The Stream Option in Data Flow is for a Kinesis Connection Point. The Pipeline service can go to PostgreSQL AWS or Aurora, with plans to go to MS SQL in the future.
We have a DataPond service that uses the retreive from Data Lake Data Flow function to grab data from DataLake and then ingest them to an MS SQL database. This requires Windows OS as well. Reach out to me if you want to hear more.
I imagine he uses the Retrieve method in a Data Lake Data Flow. I would caution about using sFTP, direct from Cloud, when you have a lot of objects. I have recently found issues with sFTP and a lot of objects being sent. We had to abandon this because it kept getting too far behind and the Pending objects kept going up, instead of down. I have seen zero issues when using any of the file connectors, including sftp, through the Enterprise Connector.
Brandon, thank you. We are trying to find a solution to basically create an ODS that the business can connect to and do deep dive mining of the data to find issues or potential cost saving decisions.
In our environment we are using a custom built Azure function which exposes an endpoint to which ION can send the messages via a data flow.
So, the data flow sends the json files which are produced at the source, directly to the destination (API Endpoint) without the need of Infor Data lake.
The json files are stored in azure blob storage and then consumed into snowflake.
@suneet-sahadevan Coming back to an older thread, but in this model, how/where do you identify the most recent version (or record of truth). We are doing something very similar, but the management and processing times are getting to be problematic in Azure.
We have created a tool that automatically imports the data lake data into an SQL server database. The data is delivered to a location by a Data Lake flow in ION via the enterprise connector, after which the tool imports it. The tables linked in the data lake flow are also automatically created with the correct data types.
As others suggested, there are various ways that data can be extracted from Data Lake to a storage staging location from where it can be loaded into Snowflake. That can be achieved with the Data Fabric APIs, Object API (Data Lake raw object retrieval) or Compass SQL API (query Data Lake), or alternatively to use ION as the push mechanism to one of the ION connection points. When possible, we highly recommend to rely on the Data Fabric services for data integration use cases, instead of ION, due to Data Fabric being designed to handle very large volumes efficiently.

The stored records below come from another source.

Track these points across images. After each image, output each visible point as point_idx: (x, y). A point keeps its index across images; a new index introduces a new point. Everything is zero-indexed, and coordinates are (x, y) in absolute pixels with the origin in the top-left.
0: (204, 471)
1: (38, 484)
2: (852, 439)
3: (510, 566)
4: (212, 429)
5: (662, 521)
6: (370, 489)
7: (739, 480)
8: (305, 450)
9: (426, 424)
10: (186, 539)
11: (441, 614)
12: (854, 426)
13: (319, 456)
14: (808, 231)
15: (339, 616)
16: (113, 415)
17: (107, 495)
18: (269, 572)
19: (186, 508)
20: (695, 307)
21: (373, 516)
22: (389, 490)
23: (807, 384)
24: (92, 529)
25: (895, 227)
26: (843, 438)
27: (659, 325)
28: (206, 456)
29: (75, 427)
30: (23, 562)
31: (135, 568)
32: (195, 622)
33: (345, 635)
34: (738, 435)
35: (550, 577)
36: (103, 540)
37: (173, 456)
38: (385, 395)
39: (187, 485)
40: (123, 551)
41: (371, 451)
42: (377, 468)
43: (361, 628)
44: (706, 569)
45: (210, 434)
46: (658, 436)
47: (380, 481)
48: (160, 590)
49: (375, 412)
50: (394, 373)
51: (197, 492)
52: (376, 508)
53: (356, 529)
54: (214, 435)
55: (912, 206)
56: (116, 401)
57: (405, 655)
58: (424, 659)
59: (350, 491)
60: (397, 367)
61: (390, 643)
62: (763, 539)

Data Fabric Stream Pipelines is the feature that currently provides real-time data movement when the source is publishing using our streaming technology Streaming Ingestion. Currently M3, LN, Automotive Exchange support publishing data through streaming ingestion, and more CloudSuite ERPs will follow. The other services and data delivery features will always use the data from Data Lake which is not designed to be real-time. Stream Pipelines can also process data that is published in batch, however in that case also Stream Pipelines consume the data from the Data Lake, and there will be the delay from the source batching process.

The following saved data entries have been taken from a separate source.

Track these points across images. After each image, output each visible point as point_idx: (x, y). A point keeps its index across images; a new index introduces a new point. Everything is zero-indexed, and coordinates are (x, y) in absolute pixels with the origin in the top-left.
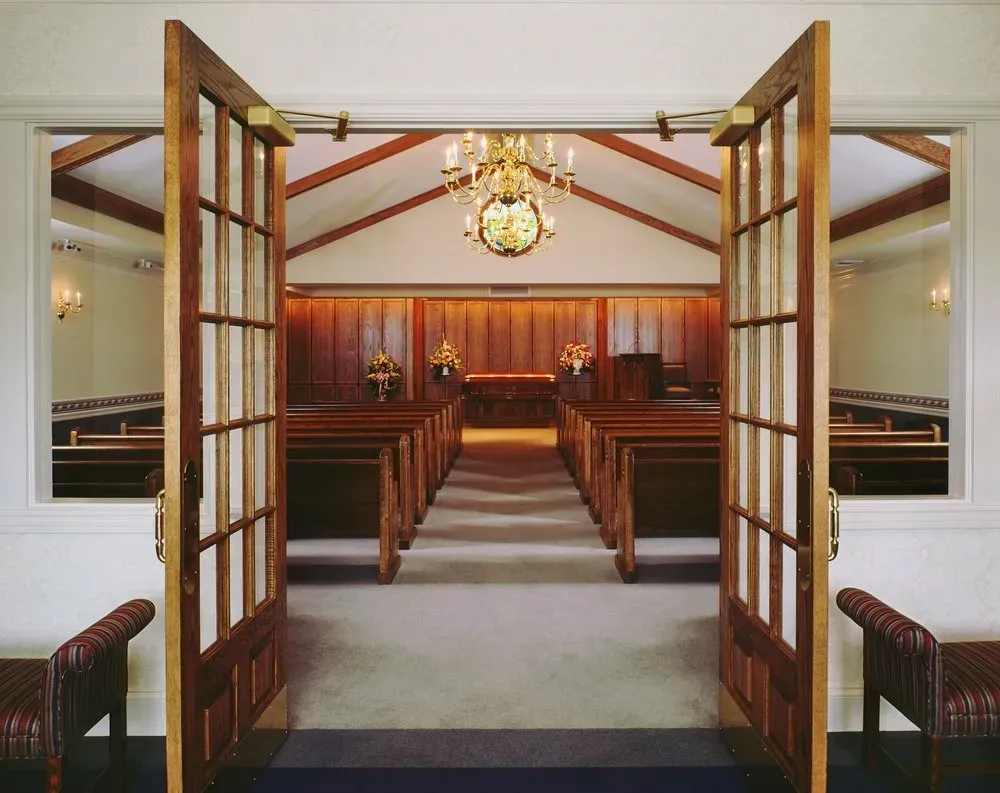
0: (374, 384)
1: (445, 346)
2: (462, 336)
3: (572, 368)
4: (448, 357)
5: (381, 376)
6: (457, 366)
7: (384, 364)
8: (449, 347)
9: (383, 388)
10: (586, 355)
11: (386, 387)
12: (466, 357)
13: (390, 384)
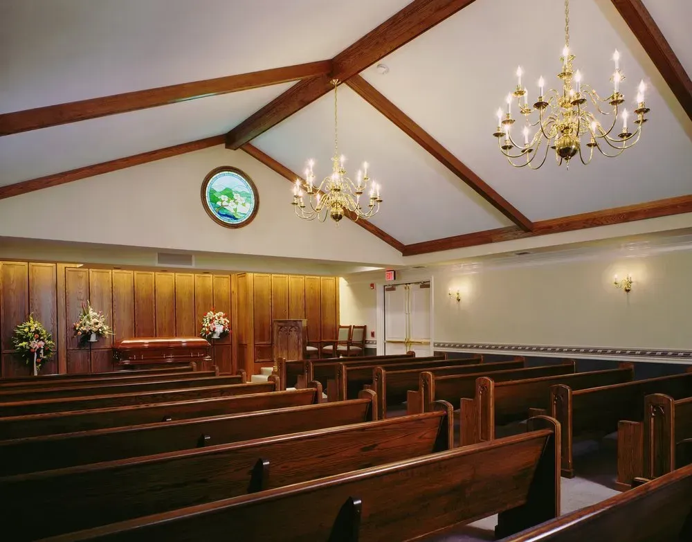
0: (29, 353)
1: (91, 313)
2: (107, 304)
3: (214, 332)
4: (97, 324)
5: (36, 344)
6: (107, 333)
7: (37, 332)
8: (96, 314)
9: (38, 357)
10: (225, 321)
11: (42, 356)
12: (112, 323)
13: (47, 352)
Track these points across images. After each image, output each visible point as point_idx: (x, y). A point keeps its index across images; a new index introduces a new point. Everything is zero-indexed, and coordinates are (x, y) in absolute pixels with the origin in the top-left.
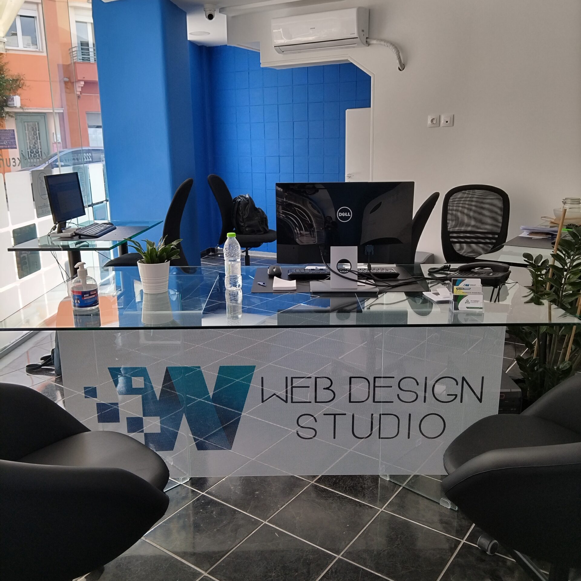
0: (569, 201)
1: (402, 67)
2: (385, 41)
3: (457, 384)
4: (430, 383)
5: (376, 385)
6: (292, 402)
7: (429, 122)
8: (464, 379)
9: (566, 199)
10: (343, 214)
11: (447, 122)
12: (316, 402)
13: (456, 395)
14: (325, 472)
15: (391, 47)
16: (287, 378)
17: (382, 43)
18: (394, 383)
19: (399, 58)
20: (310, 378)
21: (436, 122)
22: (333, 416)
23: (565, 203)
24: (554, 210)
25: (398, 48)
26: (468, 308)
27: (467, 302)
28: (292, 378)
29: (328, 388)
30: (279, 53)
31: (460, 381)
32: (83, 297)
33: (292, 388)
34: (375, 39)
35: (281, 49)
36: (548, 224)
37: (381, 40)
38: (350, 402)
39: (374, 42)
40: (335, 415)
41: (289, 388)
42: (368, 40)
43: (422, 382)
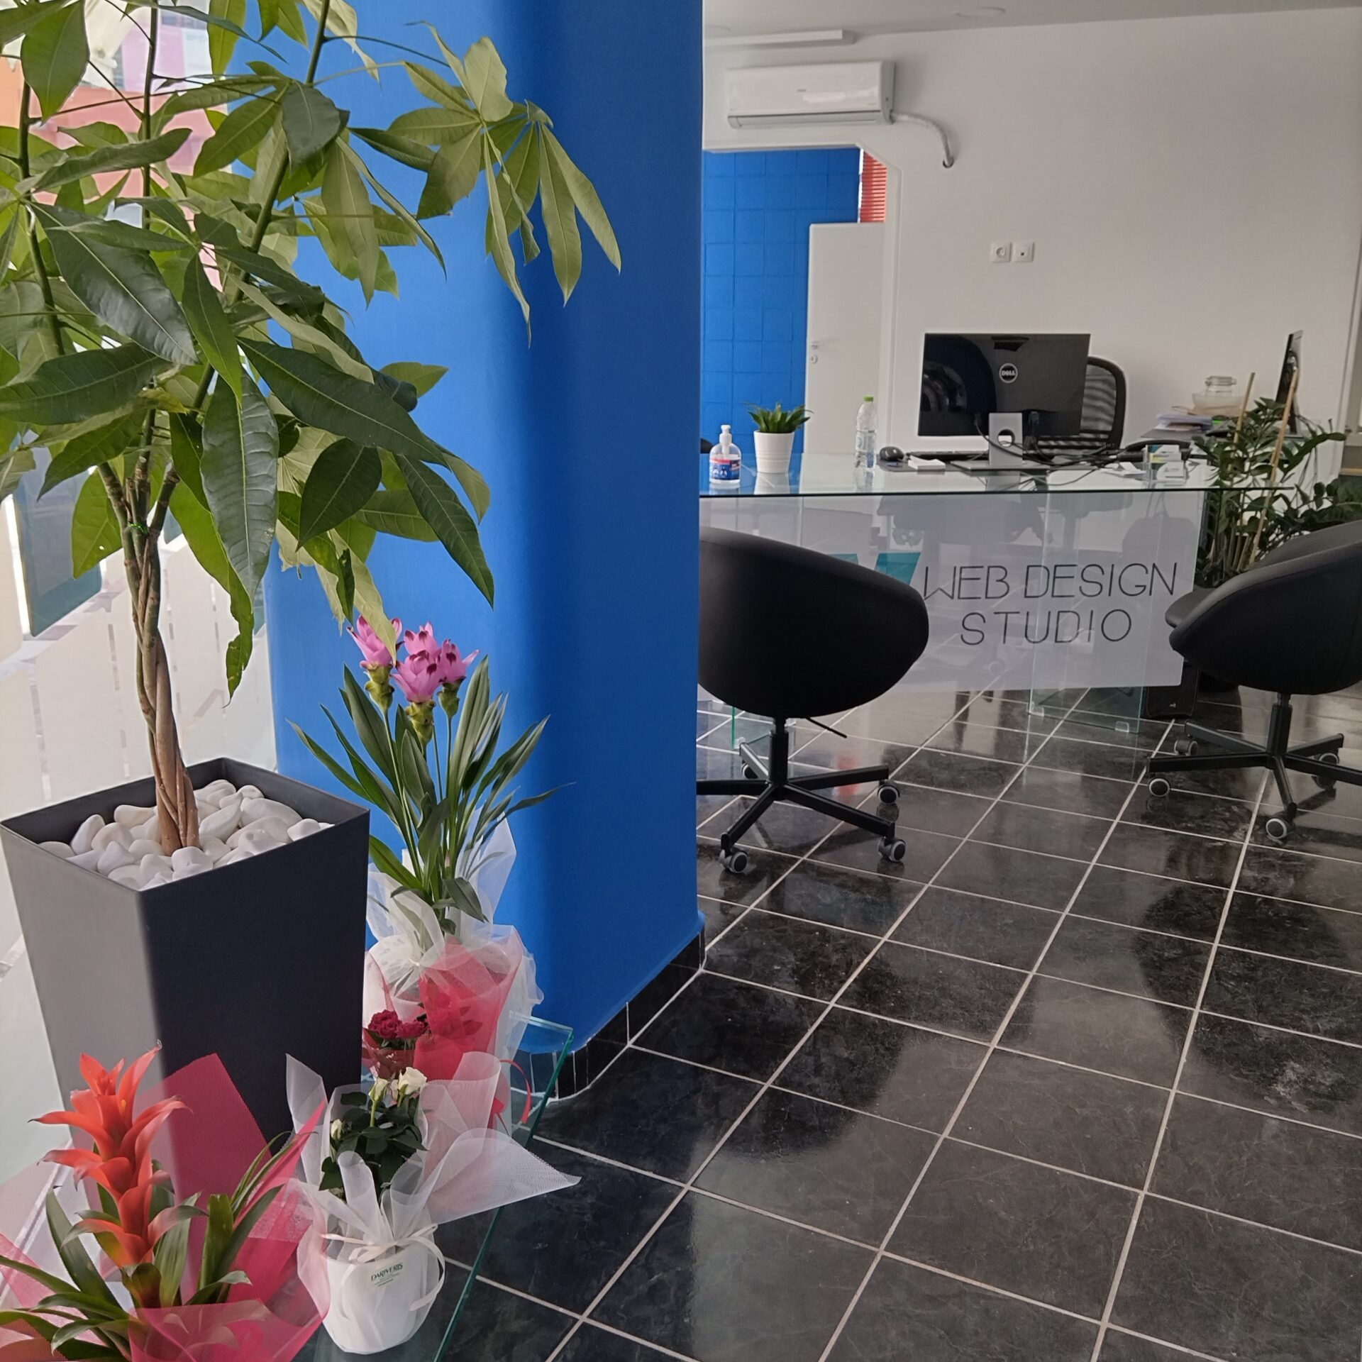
0: (1215, 381)
1: (950, 162)
2: (923, 118)
3: (1147, 572)
4: (1117, 572)
5: (1057, 575)
6: (959, 598)
7: (993, 252)
8: (1154, 566)
9: (1211, 378)
10: (1007, 373)
11: (1023, 254)
12: (987, 597)
13: (1145, 587)
14: (989, 686)
15: (934, 128)
16: (955, 568)
17: (919, 120)
18: (1076, 572)
19: (947, 148)
20: (982, 567)
21: (1004, 254)
22: (1004, 615)
23: (1209, 384)
24: (1194, 396)
25: (945, 132)
26: (1167, 477)
27: (1166, 470)
28: (961, 568)
29: (1001, 581)
30: (733, 126)
31: (1150, 569)
32: (730, 466)
33: (961, 579)
34: (904, 113)
35: (738, 120)
36: (1185, 414)
37: (916, 116)
38: (1026, 597)
39: (905, 118)
40: (1007, 613)
41: (957, 578)
42: (894, 115)
43: (1108, 570)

It is correct that Stream Pipelines currently only supports connectivity to Postgres destinations. However, there is good news for the customers using Snowflake -
We are targeting for the October 2024 update to release for Stream Pipelines a native Snowflake connector, based on the Snowflake Streaming API. Stream Pipelines will be able to directly stream the source published data events to a Snowflake table, eliminating any delays and need to stage files in a storage location to then load with Snowpipes into Snowflake tables. Happy to share more information.

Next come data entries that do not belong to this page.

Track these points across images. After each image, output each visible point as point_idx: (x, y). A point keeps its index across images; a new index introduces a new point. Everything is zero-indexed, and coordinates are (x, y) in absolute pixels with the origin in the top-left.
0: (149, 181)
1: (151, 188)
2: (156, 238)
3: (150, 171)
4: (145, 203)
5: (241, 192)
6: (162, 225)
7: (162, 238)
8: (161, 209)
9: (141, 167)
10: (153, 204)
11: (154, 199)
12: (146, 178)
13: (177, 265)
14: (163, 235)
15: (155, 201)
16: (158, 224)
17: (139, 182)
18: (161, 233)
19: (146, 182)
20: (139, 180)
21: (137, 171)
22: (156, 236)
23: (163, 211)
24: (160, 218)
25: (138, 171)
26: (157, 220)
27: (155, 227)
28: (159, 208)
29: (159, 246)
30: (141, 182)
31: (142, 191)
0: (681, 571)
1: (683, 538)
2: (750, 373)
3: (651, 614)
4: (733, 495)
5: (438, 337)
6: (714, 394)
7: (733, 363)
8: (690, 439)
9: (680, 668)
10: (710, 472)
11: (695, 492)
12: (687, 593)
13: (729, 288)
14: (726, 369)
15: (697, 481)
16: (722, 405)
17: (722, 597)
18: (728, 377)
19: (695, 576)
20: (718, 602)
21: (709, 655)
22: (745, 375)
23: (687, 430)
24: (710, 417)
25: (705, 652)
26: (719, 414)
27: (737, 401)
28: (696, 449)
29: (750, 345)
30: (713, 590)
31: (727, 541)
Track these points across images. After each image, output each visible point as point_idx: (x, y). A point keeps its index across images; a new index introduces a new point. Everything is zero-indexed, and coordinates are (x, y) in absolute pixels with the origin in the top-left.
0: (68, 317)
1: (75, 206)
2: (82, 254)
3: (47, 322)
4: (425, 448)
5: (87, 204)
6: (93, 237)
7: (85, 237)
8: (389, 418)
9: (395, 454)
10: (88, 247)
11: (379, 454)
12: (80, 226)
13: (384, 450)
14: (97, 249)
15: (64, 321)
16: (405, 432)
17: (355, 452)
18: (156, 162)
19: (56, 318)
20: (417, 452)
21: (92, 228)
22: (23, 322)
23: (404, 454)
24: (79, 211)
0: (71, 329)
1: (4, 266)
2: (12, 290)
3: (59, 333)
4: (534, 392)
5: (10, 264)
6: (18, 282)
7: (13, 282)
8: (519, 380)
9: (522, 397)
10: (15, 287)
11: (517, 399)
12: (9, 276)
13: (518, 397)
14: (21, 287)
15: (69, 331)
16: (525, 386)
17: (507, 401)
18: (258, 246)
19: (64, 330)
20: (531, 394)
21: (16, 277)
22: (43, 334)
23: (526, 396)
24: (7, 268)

Please note that roadmap is with disclaimer that timelines and features are tentative and can change. Some of you mentioned Microsoft SQL Server, just letting you know we are targeting to provide support for MS SQL Server destinations in 2025.
Please check out the Data Fabric Roadmap deck in Concierge - Important Documents for brief information on our roadmap and the upcoming features and as well feel free to contact your Infor representative to discuss the upcoming features in more detail.
Thank you!
That is awesome. Is there a site that can help us determine the cost to steam these would be using pipeline vs. infor etl, API, etc?